## Assignment:
Among the entries below, find every line that contains the string "Insights", then copy it.

## Given records:

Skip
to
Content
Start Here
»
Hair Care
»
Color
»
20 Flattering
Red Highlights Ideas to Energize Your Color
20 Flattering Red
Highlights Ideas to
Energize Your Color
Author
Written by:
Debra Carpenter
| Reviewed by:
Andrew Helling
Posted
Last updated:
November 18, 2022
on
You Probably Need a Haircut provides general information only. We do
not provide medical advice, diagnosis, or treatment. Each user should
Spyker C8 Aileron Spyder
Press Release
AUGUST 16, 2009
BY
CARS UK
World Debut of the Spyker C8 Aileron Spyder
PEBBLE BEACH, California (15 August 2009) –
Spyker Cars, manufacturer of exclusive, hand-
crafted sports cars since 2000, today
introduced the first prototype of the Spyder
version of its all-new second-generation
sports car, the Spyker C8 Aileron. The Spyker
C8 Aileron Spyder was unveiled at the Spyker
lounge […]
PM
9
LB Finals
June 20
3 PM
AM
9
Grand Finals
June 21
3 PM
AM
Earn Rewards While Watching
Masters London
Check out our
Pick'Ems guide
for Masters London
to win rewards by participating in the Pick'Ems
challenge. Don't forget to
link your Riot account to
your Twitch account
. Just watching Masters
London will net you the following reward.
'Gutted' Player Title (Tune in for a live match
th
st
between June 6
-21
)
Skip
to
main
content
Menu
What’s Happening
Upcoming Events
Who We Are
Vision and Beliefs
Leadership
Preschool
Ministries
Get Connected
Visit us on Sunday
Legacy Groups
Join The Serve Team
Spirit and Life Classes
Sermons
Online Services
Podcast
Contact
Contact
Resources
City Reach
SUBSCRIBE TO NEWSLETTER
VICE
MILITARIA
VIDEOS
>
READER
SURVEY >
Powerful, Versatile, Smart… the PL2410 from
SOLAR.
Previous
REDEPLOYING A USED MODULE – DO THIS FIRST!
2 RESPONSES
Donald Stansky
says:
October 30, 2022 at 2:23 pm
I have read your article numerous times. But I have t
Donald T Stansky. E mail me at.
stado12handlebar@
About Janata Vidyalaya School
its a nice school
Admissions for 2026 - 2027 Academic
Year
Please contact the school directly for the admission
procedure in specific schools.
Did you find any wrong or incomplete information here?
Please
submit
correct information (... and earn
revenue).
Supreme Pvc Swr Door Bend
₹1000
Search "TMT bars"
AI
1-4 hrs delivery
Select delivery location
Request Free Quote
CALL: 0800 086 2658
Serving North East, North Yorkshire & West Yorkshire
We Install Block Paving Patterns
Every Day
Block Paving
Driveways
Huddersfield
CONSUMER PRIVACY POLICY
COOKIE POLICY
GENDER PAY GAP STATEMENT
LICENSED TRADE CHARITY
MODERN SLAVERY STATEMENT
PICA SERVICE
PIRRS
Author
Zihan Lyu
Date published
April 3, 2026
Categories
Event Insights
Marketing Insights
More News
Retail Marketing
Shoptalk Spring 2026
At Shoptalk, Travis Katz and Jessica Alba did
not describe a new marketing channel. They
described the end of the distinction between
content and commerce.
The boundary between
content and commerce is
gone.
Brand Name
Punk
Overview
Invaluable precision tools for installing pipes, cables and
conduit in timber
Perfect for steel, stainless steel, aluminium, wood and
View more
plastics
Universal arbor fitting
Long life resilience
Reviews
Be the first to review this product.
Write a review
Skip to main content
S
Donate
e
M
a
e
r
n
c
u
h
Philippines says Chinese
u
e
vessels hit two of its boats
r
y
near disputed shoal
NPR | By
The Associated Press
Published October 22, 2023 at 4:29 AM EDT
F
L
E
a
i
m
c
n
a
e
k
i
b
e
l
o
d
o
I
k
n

## Written answer:
Event Insights
Marketing Insights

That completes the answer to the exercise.